___ Raw data

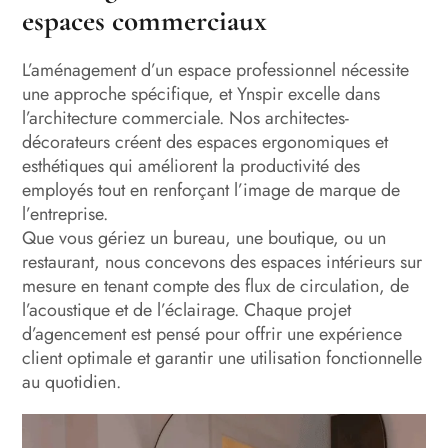
espaces commerciaux
L’aménagement d’un espace professionnel nécessite
une approche spécifique, et Ynspir excelle dans
l’architecture commerciale. Nos architectes-
décorateurs créent des espaces ergonomiques et
esthétiques qui améliorent la productivité des
employés tout en renforçant l’image de marque de
l’entreprise.
Que vous gériez un bureau, une boutique, ou un
restaurant, nous concevons des espaces intérieurs sur
mesure en tenant compte des flux de circulation, de
l’acoustique et de l’éclairage. Chaque projet
d’agencement est pensé pour offrir une expérience
client optimale et garantir une utilisation fonctionnelle
au quotidien.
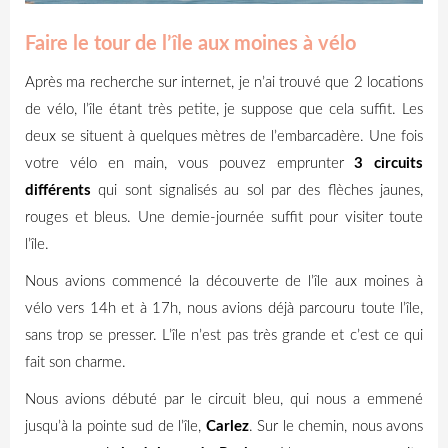
Faire le tour de l’île aux moines à vélo
Après ma recherche sur internet, je n’ai trouvé que 2 locations
de vélo, l’île étant très petite, je suppose que cela suffit. Les
deux se situent à quelques mètres de l’embarcadère. Une fois
votre vélo en main, vous pouvez emprunter
3 circuits
différents
qui sont signalisés au sol par des flèches jaunes,
rouges et bleus. Une demie-journée suffit pour visiter toute
l’île.
Nous avions commencé la découverte de l’île aux moines à
vélo vers 14h et à 17h, nous avions déjà parcouru toute l’île,
sans trop se presser. L’île n’est pas très grande et c’est ce qui
fait son charme.
Nous avions débuté par le circuit bleu, qui nous a emmené
jusqu’à la pointe sud de l’île,
Carlez
. Sur le chemin, nous avons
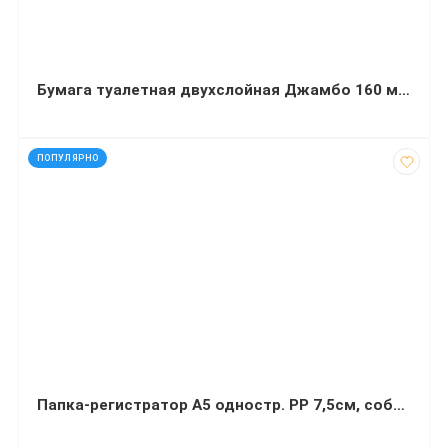
Бумага туалетная двухслойная Джамбо 160 метров 12 рулонов
код: 92755
ПОПУЛЯРНО
Папка-регистратор А5 одностр. PP 7,5см, собр, синяя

______

> [Your instructions] Output everything from the line containing "Бумага туалетная двухслойная" down to the end of the rows, reproducing each line exactly and nothing else.

> [Result below]
Бумага туалетная двухслойная Джамбо 160 метров 12 рулонов
код: 92755
ПОПУЛЯРНО
Папка-регистратор А5 одностр. PP 7,5см, собр, синяя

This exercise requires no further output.